Somewhat unusually and for reasons that are not immediately clear, it also demands additional information.

This includes a signed declaration indicating the BitTorrent client used to carry out the alleged infringement, the name of the site or business that promoted that BitTorrent client, and whether the letter recipient has ever received a copyright warning notice from his or her Internet service provider.

One can only speculate as to how this information might be put to use in the future but it certainly sounds like a bigger picture is being formed. Recall, the same law firm – Culpepper IP – is also trying to hold Internet backbone company Hurricane Electric responsible for piracy carried out by BitTorrent users.

Why This Approach is So Unusual

Apart from the operator of one of the world's largest torrent sites giving up the personal information of his users, it's worth looking at the structure of how this is taking place.

A $1 million consent judgment from earlier this year between movie companies affiliated with Millennium Media (under the legal guidance of Culpepper IP) and YTS, positively identified India-resident Senthil Vijay Segaran and the UK company Techmodo Limited as the operators of YTS.

So, a UK company runs YTS? Perhaps we should let that sink in for a moment.

Techmodo Limited is officially registered with the government in the UK, with Segaran listed as the sole director. It hasn't yet filed any meaningful accounts and the same is true for the company of the same name, also operated by Segaran, that was dissolved following a via compulsory strike-off just months earlier.

So, what we appear to have here is an official UK-registered company, which is subject to all relevant local law (both civil and criminal), being identified by plaintiffs in a US-lawsuit as the operator of an illegal site. We use the term 'illegal' here as guided by the High Court of England and Wales, which previously determined that YTS and hundreds of similar sites act illegally under civil law (at least) in the UK and should be blocked by local ISPs.

So the big questions must follow. If Techmodo Limited is the operator of YTS and YTS is a site that operates illegally, it seems highly unlikely that Techmodo Limited can legally operate the YTS site in the UK. What charges or challenges it might face are matters for HMRC and possibly even the Police Intellectual Property Crime Unit because, when infringement is carried out in the course of business, it becomes a criminal offense.

Big Questions to Be Answered in Murky and Unchartered Waters

In summary, what we appear to have here is a verifiably illegal site, run through an ostensibly legal entity, collecting and processing private user information, then handing that data over to third-party overseas attorneys/media companies, ones that appear to know the legal status of the site and the company behind it. This, so that people can be approached for payments for alleged offenses that took place utilizing that illegal site.

We can only presume that Culpepper IP and its associates have done their homework, they're lawyers after all, but this business and/or legal arrangement is unorthodox, to say the very least. If a UK precedent exists determining the legality of the transfer of this kind of user data in these circumstances, we're completely unaware of it.

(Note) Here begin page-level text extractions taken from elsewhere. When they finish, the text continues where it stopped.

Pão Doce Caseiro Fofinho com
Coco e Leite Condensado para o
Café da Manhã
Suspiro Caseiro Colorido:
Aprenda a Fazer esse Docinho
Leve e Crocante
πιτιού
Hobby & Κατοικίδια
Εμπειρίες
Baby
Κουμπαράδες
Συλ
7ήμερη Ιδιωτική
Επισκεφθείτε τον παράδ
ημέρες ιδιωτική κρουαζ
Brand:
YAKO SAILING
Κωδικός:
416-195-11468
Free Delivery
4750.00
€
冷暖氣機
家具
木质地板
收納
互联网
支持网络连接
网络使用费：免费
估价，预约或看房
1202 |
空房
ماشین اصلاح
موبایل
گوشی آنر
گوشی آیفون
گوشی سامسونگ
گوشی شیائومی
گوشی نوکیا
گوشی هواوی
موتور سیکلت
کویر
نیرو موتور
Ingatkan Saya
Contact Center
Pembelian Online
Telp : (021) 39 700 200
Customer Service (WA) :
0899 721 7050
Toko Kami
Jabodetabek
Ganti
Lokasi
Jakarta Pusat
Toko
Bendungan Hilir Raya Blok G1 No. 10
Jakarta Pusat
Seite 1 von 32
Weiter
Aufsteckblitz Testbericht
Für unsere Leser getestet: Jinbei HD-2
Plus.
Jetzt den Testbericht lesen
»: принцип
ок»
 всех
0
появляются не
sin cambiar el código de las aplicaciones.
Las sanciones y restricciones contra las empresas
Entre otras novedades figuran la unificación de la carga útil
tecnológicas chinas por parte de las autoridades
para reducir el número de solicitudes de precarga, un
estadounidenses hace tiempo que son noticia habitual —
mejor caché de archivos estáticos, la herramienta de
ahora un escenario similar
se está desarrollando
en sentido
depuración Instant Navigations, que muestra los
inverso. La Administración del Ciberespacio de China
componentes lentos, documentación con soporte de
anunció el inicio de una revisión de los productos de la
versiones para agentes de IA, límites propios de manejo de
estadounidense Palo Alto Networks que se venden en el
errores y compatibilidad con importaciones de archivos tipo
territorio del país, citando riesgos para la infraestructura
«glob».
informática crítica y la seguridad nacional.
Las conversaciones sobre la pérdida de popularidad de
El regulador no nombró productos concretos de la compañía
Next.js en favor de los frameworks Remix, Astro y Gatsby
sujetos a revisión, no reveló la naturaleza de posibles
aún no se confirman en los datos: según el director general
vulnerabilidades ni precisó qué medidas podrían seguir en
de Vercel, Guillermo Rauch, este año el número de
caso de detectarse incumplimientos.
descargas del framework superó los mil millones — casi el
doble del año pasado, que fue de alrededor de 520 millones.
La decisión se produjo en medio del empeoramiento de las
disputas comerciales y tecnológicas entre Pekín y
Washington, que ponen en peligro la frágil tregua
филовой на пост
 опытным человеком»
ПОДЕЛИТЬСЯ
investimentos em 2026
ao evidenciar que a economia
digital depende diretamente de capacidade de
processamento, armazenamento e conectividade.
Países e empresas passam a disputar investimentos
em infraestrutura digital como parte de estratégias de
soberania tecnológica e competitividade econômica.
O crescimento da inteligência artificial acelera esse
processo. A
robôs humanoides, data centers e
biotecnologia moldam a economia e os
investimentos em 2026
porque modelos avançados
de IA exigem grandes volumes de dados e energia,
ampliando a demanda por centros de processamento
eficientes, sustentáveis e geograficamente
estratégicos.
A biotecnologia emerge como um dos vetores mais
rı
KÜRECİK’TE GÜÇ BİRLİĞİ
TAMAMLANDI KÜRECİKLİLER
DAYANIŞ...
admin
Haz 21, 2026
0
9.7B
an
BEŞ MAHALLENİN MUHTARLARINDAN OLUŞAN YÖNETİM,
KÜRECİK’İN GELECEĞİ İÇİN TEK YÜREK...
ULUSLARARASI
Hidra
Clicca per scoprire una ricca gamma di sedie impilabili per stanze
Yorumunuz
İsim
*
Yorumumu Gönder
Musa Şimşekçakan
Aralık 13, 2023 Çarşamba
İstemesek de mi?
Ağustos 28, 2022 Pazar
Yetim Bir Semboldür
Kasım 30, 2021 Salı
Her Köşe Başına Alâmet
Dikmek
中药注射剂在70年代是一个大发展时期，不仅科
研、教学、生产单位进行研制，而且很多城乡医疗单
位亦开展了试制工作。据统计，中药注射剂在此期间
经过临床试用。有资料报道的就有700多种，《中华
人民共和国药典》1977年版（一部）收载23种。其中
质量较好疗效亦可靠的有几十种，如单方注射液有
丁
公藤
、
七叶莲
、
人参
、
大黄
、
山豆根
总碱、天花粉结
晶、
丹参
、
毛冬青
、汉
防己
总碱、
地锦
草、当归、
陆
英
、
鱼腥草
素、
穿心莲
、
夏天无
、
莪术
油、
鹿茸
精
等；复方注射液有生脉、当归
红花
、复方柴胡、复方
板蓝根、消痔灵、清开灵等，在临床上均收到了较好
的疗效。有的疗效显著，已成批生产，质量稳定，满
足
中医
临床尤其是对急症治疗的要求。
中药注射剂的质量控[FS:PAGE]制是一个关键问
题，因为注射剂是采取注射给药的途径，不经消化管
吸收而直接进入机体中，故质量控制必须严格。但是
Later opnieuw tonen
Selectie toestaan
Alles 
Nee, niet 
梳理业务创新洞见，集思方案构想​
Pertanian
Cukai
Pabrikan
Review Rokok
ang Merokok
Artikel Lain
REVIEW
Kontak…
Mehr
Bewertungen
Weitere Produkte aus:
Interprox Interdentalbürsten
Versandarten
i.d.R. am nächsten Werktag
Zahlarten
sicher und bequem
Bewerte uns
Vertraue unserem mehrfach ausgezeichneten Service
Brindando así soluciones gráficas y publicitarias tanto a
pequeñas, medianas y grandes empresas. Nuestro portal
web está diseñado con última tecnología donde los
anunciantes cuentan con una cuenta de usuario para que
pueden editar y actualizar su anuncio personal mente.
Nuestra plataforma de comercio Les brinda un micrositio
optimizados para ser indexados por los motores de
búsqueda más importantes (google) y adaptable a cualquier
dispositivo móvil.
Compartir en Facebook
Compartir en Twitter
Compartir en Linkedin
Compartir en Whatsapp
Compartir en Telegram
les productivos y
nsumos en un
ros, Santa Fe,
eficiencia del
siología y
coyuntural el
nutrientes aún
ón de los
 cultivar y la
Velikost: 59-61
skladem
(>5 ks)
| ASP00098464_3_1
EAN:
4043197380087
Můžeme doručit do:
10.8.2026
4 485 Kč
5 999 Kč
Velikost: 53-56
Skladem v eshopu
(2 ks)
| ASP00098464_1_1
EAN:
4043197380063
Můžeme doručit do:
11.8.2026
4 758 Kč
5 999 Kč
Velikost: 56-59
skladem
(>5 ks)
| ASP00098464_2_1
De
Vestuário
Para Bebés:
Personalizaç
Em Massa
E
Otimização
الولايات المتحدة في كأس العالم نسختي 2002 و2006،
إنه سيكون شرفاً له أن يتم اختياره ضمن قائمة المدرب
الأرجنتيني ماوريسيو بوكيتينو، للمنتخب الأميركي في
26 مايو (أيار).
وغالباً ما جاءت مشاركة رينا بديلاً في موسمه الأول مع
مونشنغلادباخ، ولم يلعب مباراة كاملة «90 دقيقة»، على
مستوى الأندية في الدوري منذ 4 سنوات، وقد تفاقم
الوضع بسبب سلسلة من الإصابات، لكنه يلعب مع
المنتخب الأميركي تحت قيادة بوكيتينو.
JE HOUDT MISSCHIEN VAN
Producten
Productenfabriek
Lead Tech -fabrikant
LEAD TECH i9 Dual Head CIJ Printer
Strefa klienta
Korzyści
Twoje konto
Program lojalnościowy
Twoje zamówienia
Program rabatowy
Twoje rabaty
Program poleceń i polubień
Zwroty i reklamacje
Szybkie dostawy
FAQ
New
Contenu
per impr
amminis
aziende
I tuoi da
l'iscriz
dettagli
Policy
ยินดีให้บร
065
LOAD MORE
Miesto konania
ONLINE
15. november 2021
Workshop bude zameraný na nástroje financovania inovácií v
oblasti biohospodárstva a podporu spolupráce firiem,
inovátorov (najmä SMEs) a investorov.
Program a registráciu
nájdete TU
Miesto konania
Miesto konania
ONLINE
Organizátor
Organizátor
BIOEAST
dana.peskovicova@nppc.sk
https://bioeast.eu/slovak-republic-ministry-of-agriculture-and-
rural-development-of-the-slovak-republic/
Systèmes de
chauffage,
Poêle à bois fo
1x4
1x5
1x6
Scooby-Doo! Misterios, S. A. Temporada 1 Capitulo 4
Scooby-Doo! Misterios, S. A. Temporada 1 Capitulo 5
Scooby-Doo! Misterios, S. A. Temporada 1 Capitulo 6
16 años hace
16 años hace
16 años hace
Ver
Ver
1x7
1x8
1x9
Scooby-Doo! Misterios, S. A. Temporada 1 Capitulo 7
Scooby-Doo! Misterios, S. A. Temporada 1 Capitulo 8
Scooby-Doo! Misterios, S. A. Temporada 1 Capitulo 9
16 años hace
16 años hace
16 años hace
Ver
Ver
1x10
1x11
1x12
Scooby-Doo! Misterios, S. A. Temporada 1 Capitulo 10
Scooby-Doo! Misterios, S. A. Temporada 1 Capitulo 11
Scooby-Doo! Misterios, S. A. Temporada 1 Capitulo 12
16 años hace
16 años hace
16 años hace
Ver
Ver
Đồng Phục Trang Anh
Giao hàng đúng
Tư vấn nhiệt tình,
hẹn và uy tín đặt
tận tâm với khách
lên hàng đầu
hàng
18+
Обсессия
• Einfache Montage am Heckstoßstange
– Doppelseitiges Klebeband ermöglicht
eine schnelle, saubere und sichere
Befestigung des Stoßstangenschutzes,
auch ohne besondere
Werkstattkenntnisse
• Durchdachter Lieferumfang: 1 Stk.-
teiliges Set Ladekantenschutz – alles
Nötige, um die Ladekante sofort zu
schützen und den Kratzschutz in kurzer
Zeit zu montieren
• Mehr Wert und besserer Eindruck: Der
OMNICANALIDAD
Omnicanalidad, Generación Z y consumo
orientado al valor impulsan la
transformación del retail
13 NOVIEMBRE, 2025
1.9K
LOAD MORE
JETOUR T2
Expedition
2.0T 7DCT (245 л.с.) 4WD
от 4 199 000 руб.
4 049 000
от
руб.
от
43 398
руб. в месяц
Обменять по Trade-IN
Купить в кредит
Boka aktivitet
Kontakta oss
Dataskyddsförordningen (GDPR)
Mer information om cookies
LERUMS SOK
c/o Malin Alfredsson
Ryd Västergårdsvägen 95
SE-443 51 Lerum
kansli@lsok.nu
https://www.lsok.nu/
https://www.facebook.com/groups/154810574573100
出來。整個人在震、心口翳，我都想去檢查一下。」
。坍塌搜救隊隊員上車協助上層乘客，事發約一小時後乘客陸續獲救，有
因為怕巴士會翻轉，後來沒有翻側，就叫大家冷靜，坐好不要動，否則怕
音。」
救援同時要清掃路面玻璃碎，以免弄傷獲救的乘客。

If nothing else, the bar seems to be set particularly low when a legal entity, Techmodo Limited, is stated to be the operator of an illegal site, one that's also supplying private information on alleged infringers that were only able to infringe because the YTS site supplied the torrent files in the first place. Quite remarkable.

Copyright experts, privacy buffs, and company law lawyers on both sides of the pond are invited to write in with an opinion on the implications of this massive conundrum because this goes way, way beyond anything we've ever seen before.